The user application made the generation of the binary image much easier because all the dependencies were listed in a single file. As an example, consider this file that simply lists some modules:

# my_modules.jl
using Pkg
using Random
using Distributions
using DataFrames
using DataStructures
using StatsBase
using LinearAlgebra
If we count the number system calls that involve filenames, we get:

$ strace -f -e trace=%%file julia my_modules.jl |& grep  -E '(stat|open)'| wc -l
5106


These calls will be repeated everytime the program runs. Using the module PackageCompiler we can generate a Julia system image as follows:

# comp.jl

# run as: julia comp.jl
loaded_by_julia = filter((x) -> typeof(eval(x)) <:  Module && x ≠ :Main, names(Main,imported=true));

include("my_modules.jl")

loaded_all = filter((x) -> typeof(eval(x)) <:  Module && x ≠ :Main, names(Main,imported=true));
loaded_by_ch = setdiff(loaded_all, loaded_by_julia);

println("Creating system image with:");
println(loaded_by_ch);

using PackageCompiler;
create_sysimage(loaded_by_ch; sysimage_path="sysimage.so", cpu_target="generic")

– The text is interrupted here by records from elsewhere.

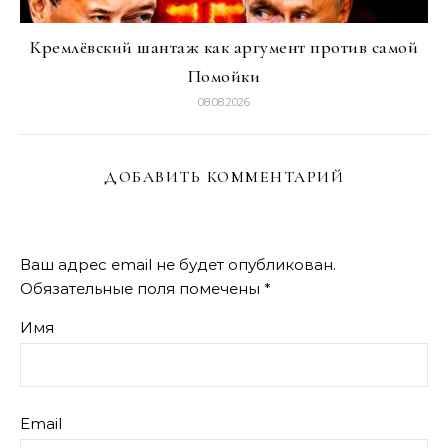
Кремлёвский шантаж как аргумент против самой
Помойки
08.08.2026
ДОБАВИТЬ КОММЕНТАРИЙ
Ваш адрес email не будет опубликован.
Обязательные поля помечены
*
Имя
Email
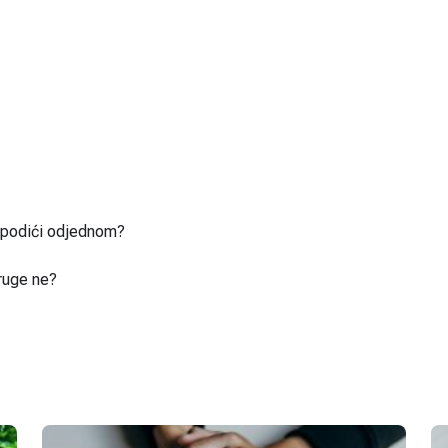
u podići odjednom?
ruge ne?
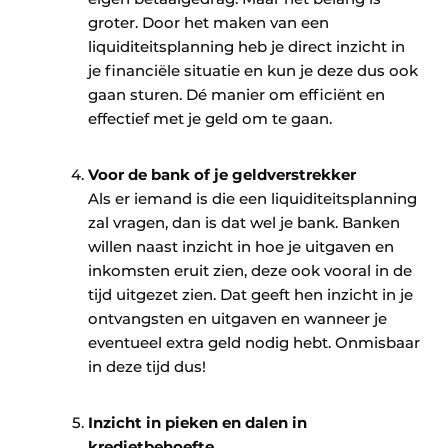
groter. Door het maken van een
liquiditeitsplanning heb je direct inzicht in
je financiële situatie en kun je deze dus ook
gaan sturen. Dé manier om efficiënt en
effectief met je geld om te gaan.
Voor de bank of je geldverstrekker
Als er iemand is die een liquiditeitsplanning
zal vragen, dan is dat wel je bank. Banken
willen naast inzicht in hoe je uitgaven en
inkomsten eruit zien, deze ook vooral in de
tijd uitgezet zien. Dat geeft hen inzicht in je
ontvangsten en uitgaven en wanneer je
eventueel extra geld nodig hebt. Onmisbaar
in deze tijd dus!
Inzicht in pieken en dalen in
kredietbehoefte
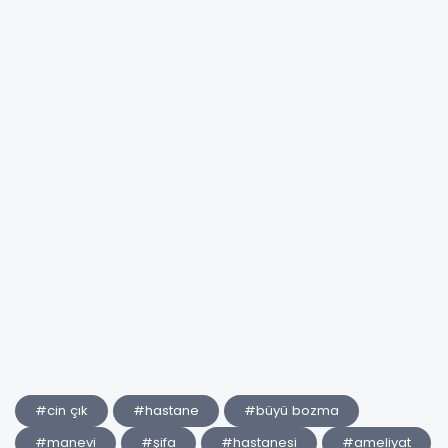
#cin çık
#hastane
#büyü bozma
#manevi
#şifa
#hastanesi
#ameliyat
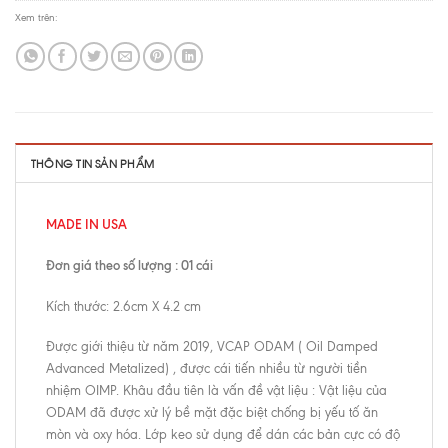
Xem trên:
THÔNG TIN SẢN PHẨM
MADE IN USA
Đơn giá theo số lượng : 01 cái
Kích thước: 2.6cm X 4.2 cm
Được giới thiệu từ năm 2019, VCAP ODAM ( Oil Damped
Advanced Metalized) , được cái tiến nhiều từ người tiền
nhiệm OIMP. Khâu đầu tiên là vấn đề vật liệu : Vật liệu của
ODAM đã được xử lý bề mặt đặc biệt chống bị yếu tố ăn
mòn và oxy hóa. Lớp keo sử dụng để dán các bản cực có độ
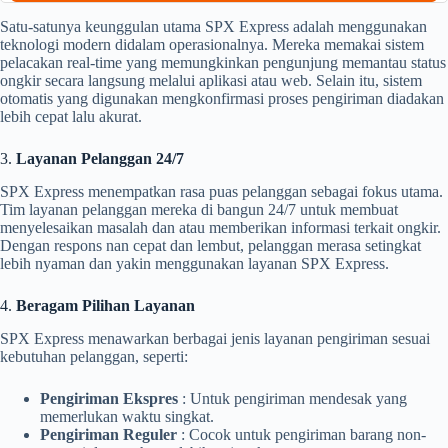
Satu-satunya keunggulan utama SPX Express adalah menggunakan
teknologi modern didalam operasionalnya. Mereka memakai sistem
pelacakan real-time yang memungkinkan pengunjung memantau status
ongkir secara langsung melalui aplikasi atau web. Selain itu, sistem
otomatis yang digunakan mengkonfirmasi proses pengiriman diadakan
lebih cepat lalu akurat.
3.
Layanan Pelanggan 24/7
SPX Express menempatkan rasa puas pelanggan sebagai fokus utama.
Tim layanan pelanggan mereka di bangun 24/7 untuk membuat
menyelesaikan masalah dan atau memberikan informasi terkait ongkir.
Dengan respons nan cepat dan lembut, pelanggan merasa setingkat
lebih nyaman dan yakin menggunakan layanan SPX Express.
4.
Beragam Pilihan Layanan
SPX Express menawarkan berbagai jenis layanan pengiriman sesuai
kebutuhan pelanggan, seperti:
Pengiriman Ekspres
: Untuk pengiriman mendesak yang
memerlukan waktu singkat.
Pengiriman Reguler
: Cocok untuk pengiriman barang non-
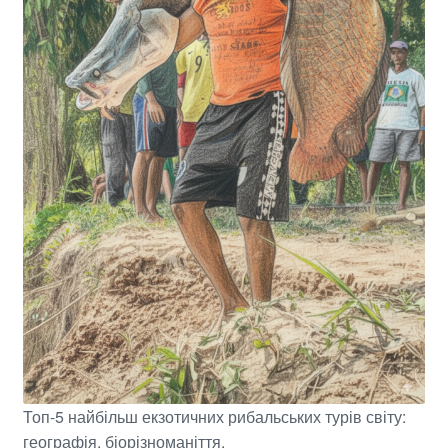
Топ-5 найбільш екзотичних рибальських турів світу:
географія, біорізноманіття.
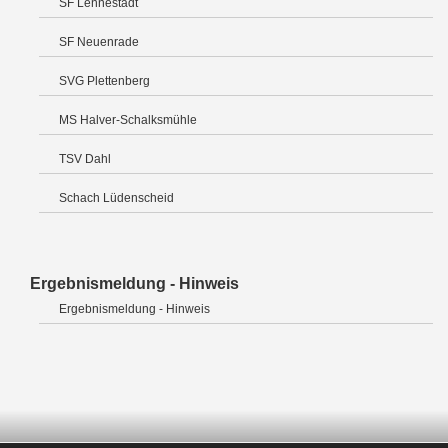
SF Lennestadt
SF Neuenrade
SVG Plettenberg
MS Halver-Schalksmühle
TSV Dahl
Schach Lüdenscheid
Ergebnismeldung - Hinweis
Ergebnismeldung - Hinweis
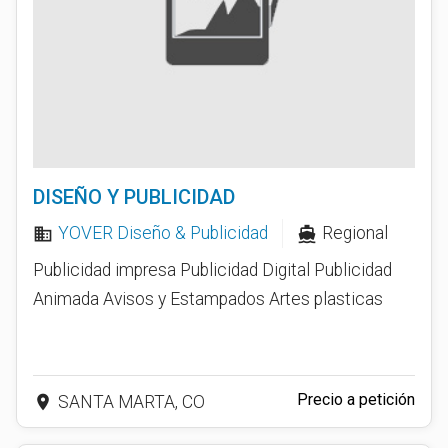
DISEÑO Y PUBLICIDAD
YOVER Diseño & Publicidad
Regional
business
directions_boat
Publicidad impresa Publicidad Digital Publicidad
Animada Avisos y Estampados Artes plasticas
Precio a petición
place
SANTA MARTA, CO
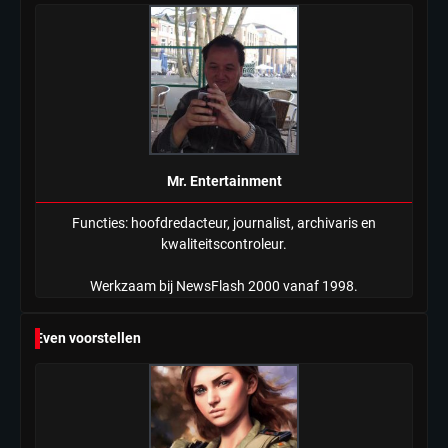
Mr. Entertainment
Functies: hoofdredacteur, journalist, archivaris en
kwaliteitscontroleur.
Werkzaam bij NewsFlash 2000 vanaf 1998.
Even voorstellen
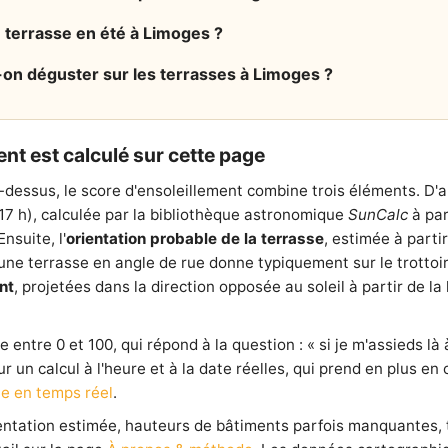
n terrasse en été à Limoges ?
-on déguster sur les terrasses à Limoges ?
nt est calculé sur cette page
-dessus, le score d'ensoleillement combine trois éléments. D'
 17 h), calculée par la bibliothèque astronomique
SunCalc
à par
nsuite, l'
orientation probable de la terrasse
, estimée à parti
e terrasse en angle de rue donne typiquement sur le trottoir l
nt
, projetées dans la direction opposée au soleil à partir de 
entre 0 et 100, qui répond à la question : « si je m'assieds là à
our un calcul à l'heure et à la date réelles, qui prend en plus e
e en temps réel
.
ientation estimée, hauteurs de bâtiments parfois manquantes,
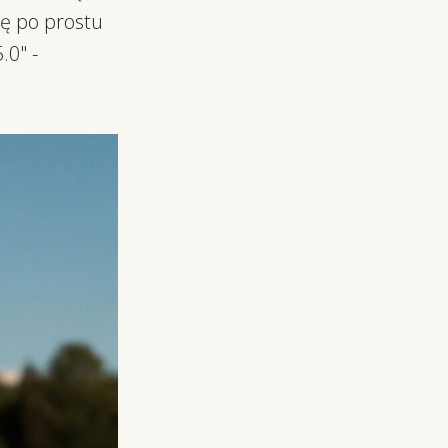
ię po prostu
.0" -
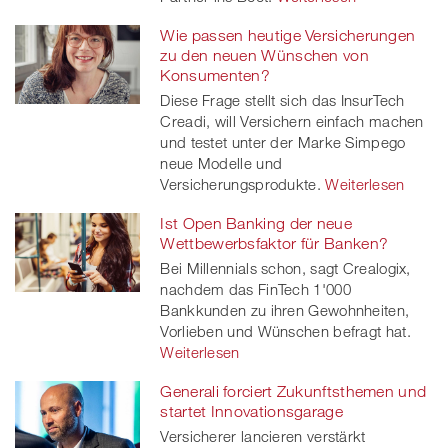
Wie passen heutige Versicherungen
zu den neuen Wünschen von
Konsumenten?
Diese Frage stellt sich das InsurTech
Creadi, will Versichern einfach machen
und testet unter der Marke Simpego
neue Modelle und
Versicherungsprodukte.
Weiterlesen
Ist Open Banking der neue
Wettbewerbsfaktor für Banken?
Bei Millennials schon, sagt Crealogix,
nachdem das FinTech 1'000
Bankkunden zu ihren Gewohnheiten,
Vorlieben und Wünschen befragt hat.
Weiterlesen
Generali forciert Zukunftsthemen und
startet Innovationsgarage
Versicherer lancieren verstärkt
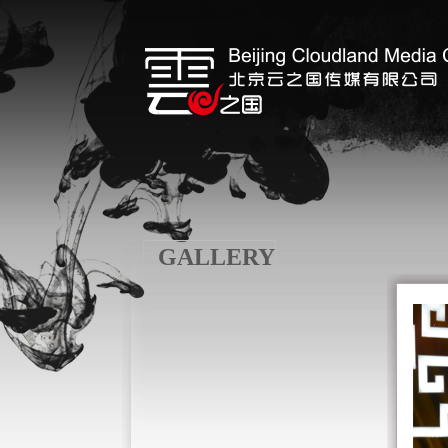
GALLERY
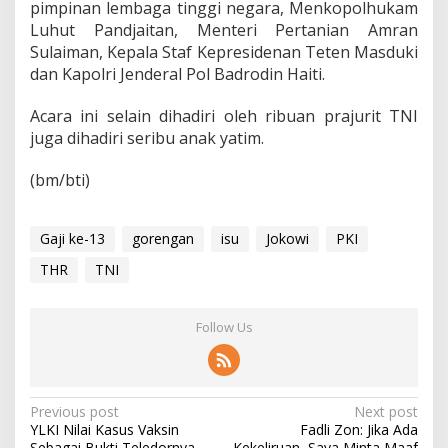
pimpinan lembaga tinggi negara, Menkopolhukam
Luhut Pandjaitan, Menteri Pertanian Amran
Sulaiman, Kepala Staf Kepresidenan Teten Masduki
dan Kapolri Jenderal Pol Badrodin Haiti.
Acara ini selain dihadiri oleh ribuan prajurit TNI
juga dihadiri seribu anak yatim.
(bm/bti)
Gaji ke-13
gorengan
isu
Jokowi
PKI
THR
TNI
Follow Us
P
Previous post
Next post
YLKI Nilai Kasus Vaksin
Fadli Zon: Jika Ada
o
Sebagai Bukti Teledornya
Kekeliruan, Saya Minta Maaf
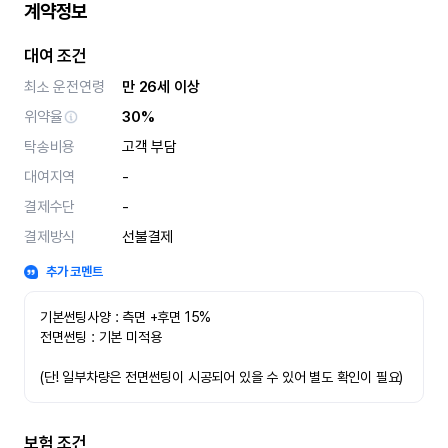
계약정보
대여 조건
최소 운전연령
만 26세 이상
위약율
30%
탁송비용
고객 부담
대여지역
-
결제수단
-
결제방식
선불결제
추가 코멘트
기본썬팅사양 : 측면 +후면 15%
전면썬팅 : 기본 미적용 
(단! 일부차량은 전면썬팅이 시공되어 있을 수 있어 별도 확인이 필요)
보험 조건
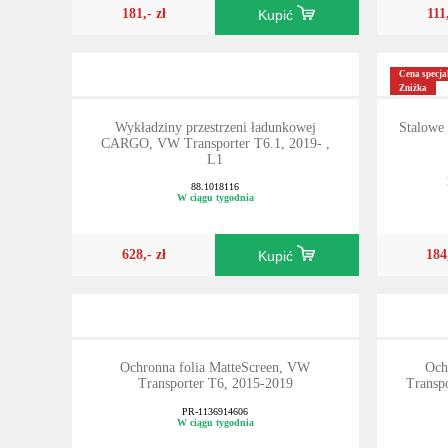
181,- zł
111
Kupić
Cena specja
Zniżka
Wykładziny przestrzeni ładunkowej
Stalowe
CARGO, VW Transporter T6.1, 2019- ,
L1
88.1018116
W ciągu tygodnia
628,- zł
184
Kupić
Ochronna folia MatteScreen, VW
Och
Transporter T6, 2015-2019
Transpo
PR-1136914606
W ciągu tygodnia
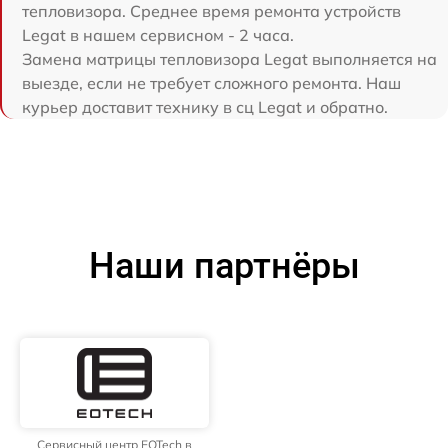
тепловизора. Среднее время ремонта устройств
Legat в нашем сервисном - 2 часа.
Замена матрицы тепловизора Legat выполняется на
выезде, если не требует сложного ремонта. Наш
курьер доставит технику в сц Legat и обратно.
Наши партнёры
Сервисный центр EOTech в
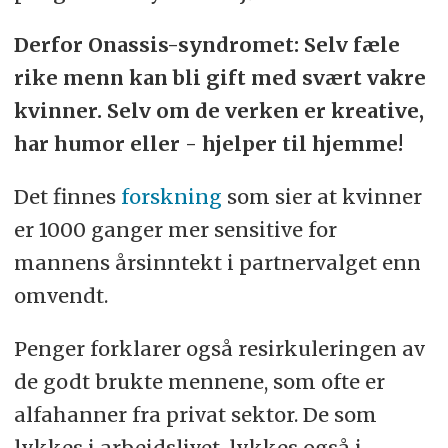
Derfor Onassis-syndromet: Selv fæle
rike menn kan bli gift med svært vakre
kvinner. Selv om de verken er kreative,
har humor eller - hjelper til hjemme!
Det finnes
forskning
som sier at kvinner
er 1000 ganger mer sensitive for
mannens årsinntekt i partnervalget enn
omvendt.
Penger forklarer også resirkuleringen av
de godt brukte mennene, som ofte er
alfahanner fra privat sektor. De som
lykkes i arbeidslivet, lykkes også i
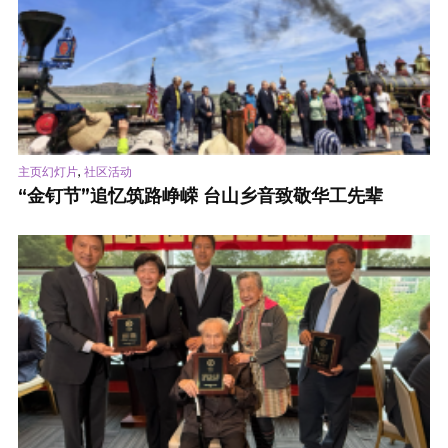
,
主页幻灯片
社区活动
“金钉节”追忆筑路峥嵘 台山乡音致敬华工先辈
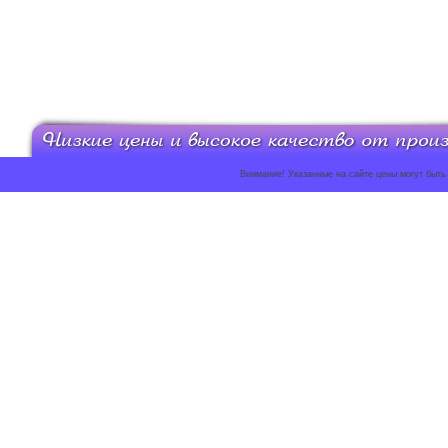
Внимание! Указанные на сайте цены могут быть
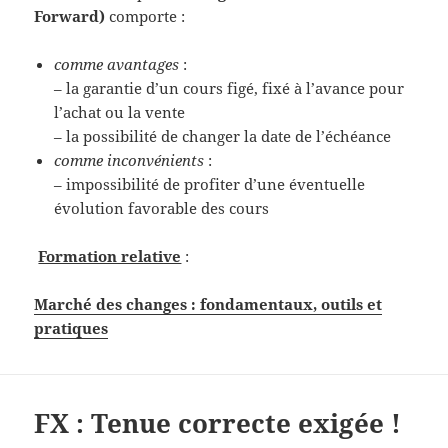
Forward)
comporte :
comme avantages
:
– la garantie d’un cours figé, fixé à l’avance pour
l’achat ou la vente
– la possibilité de changer la date de l’échéance
comme inconvénients
:
– impossibilité de profiter d’une éventuelle
évolution favorable des cours
Formation relative
:
Marché des changes : fondamentaux, outils et
pratiques
FX : Tenue correcte exigée !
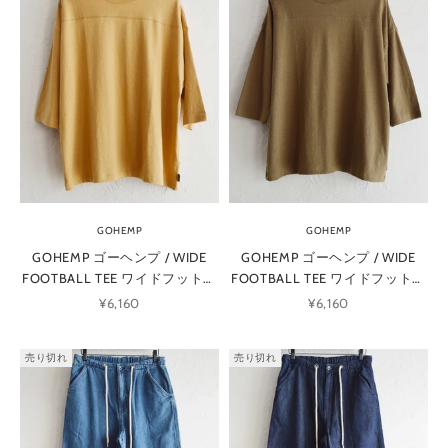
GOHEMP
GOHEMP
GOHEMP ゴーヘンプ / WIDE
GOHEMP ゴーヘンプ / WIDE
FOOTBALL TEE ワイドフットボ
FOOTBALL TEE ワイドフットボ
ールTEE (HONEY YELLOW ハニ
ールTEE (SADDLE BROWN サド
セール価格
セール価格
¥6,160
¥6,160
ーイエロー)
ルブラウン)
売り切れ
売り切れ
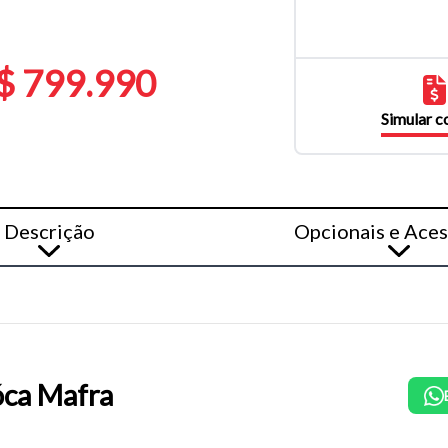
$ 799.990
Simular 
Descrição
Opcionais e Aces
ca Mafra
o do texto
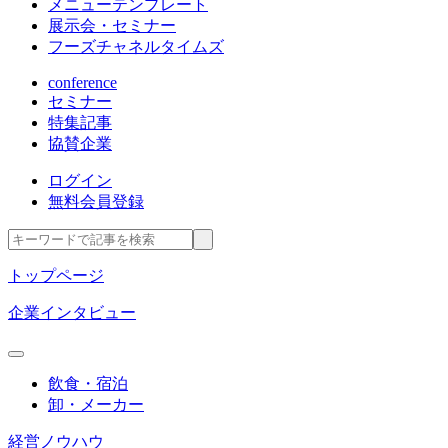
メニューテンプレート
展示会・セミナー
フーズチャネルタイムズ
conference
セミナー
特集記事
協賛企業
ログイン
無料会員登録
トップページ
企業インタビュー
飲食・宿泊
卸・メーカー
経営ノウハウ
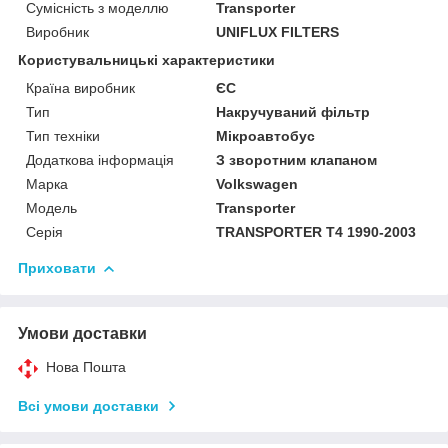
Сумісність з моделлю
Transporter
Виробник
UNIFLUX FILTERS
Користувальницькі характеристики
Країна виробник
ЄС
Тип
Накручуваний фільтр
Тип техніки
Мікроавтобус
Додаткова інформація
З зворотним клапаном
Марка
Volkswagen
Модель
Transporter
Серія
TRANSPORTER T4 1990-2003
Приховати
Умови доставки
Нова Пошта
Всі умови доставки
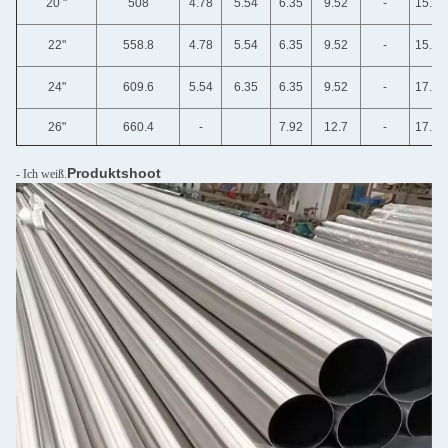
20 "
508
4.78
5.54
6.35
9.52
-
15.09
22"
558.8
4.78
5.54
6.35
9.52
-
15.09
24"
609.6
5.54
6.35
6.35
9.52
-
17.48
26"
660.4
-
7.92
12.7
-
17.48
Produktshoot
- Ich weiß.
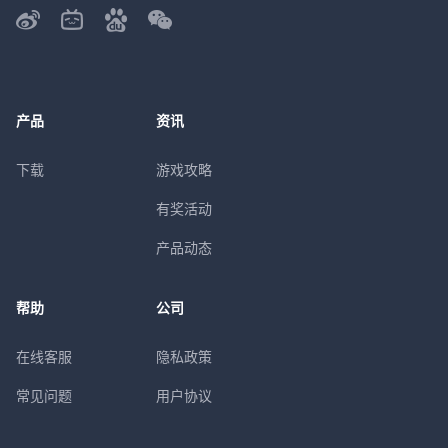
产品
资讯
下载
游戏攻略
有奖活动
产品动态
帮助
公司
在线客服
隐私政策
常见问题
用户协议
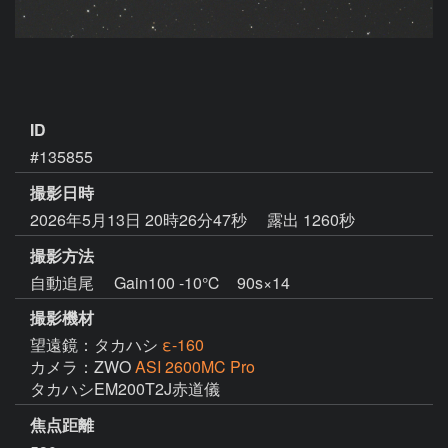
ID
#135855
撮影日時
2026年5月13日 20時26分47秒
露出 1260秒
撮影方法
自動追尾 Gain100 -10℃ 90s×14
撮影機材
望遠鏡：タカハシ
ε-160
カメラ：ZWO
ASI 2600MC Pro
焦点距離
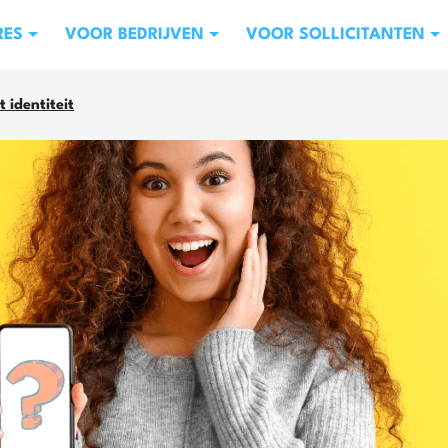
RES
VOOR BEDRIJVEN
VOOR SOLLICITANTEN
 identiteit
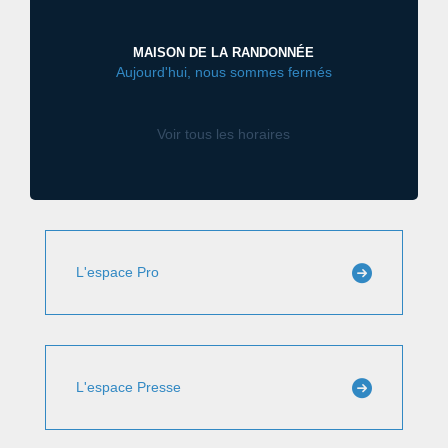
MAISON DE LA RANDONNÉE
Aujourd'hui, nous sommes fermés
Voir tous les horaires
L'espace Pro
L'espace Presse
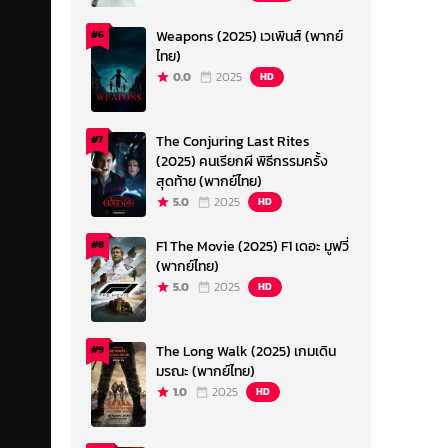
Weapons (2025) เวเพินส์ (พากย์
#6
ไทย)
0.0
2025
HD
The Conjuring Last Rites
#7
(2025) คนเรียกผี พิธีกรรมครั้ง
สุดท้าย (พากย์ไทย)
5.0
2025
HD
F1 The Movie (2025) F1 เดอะ มูฟวี่
#8
(พากย์ไทย)
5.0
2025
HD
The Long Walk (2025) เกมเดิน
#9
มรณะ (พากย์ไทย)
1.0
2025
HD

Using the image, the number of file releated calls, and there the stress on the
share file system,  are greatly reduced:

$ strace -f -e trace=%file julia -Jsysimage my_modules.jl |& grep -E '(stat|open)' | wc -l
353


Also, as expected, the overhead per run also decreases, as the runtime decreases from about 10s to about 0.5s, which is significant for short running tasks.

So what's the moral of the story?

1 - When moving from a single node to a distributed system, operations that were previously cheap may become more expensive.  You can't fix what you can't measure, so use tools like strace to understand the system-call impact of your application.

2 - Avoid exponential behavior, even when individual costs are cheap.  Every Julia import results in checking the freshness of that module, and then all of its dependencies recursively, and so leaf modules get visited over and over again.  The Julia compiler needs to memoize those visits!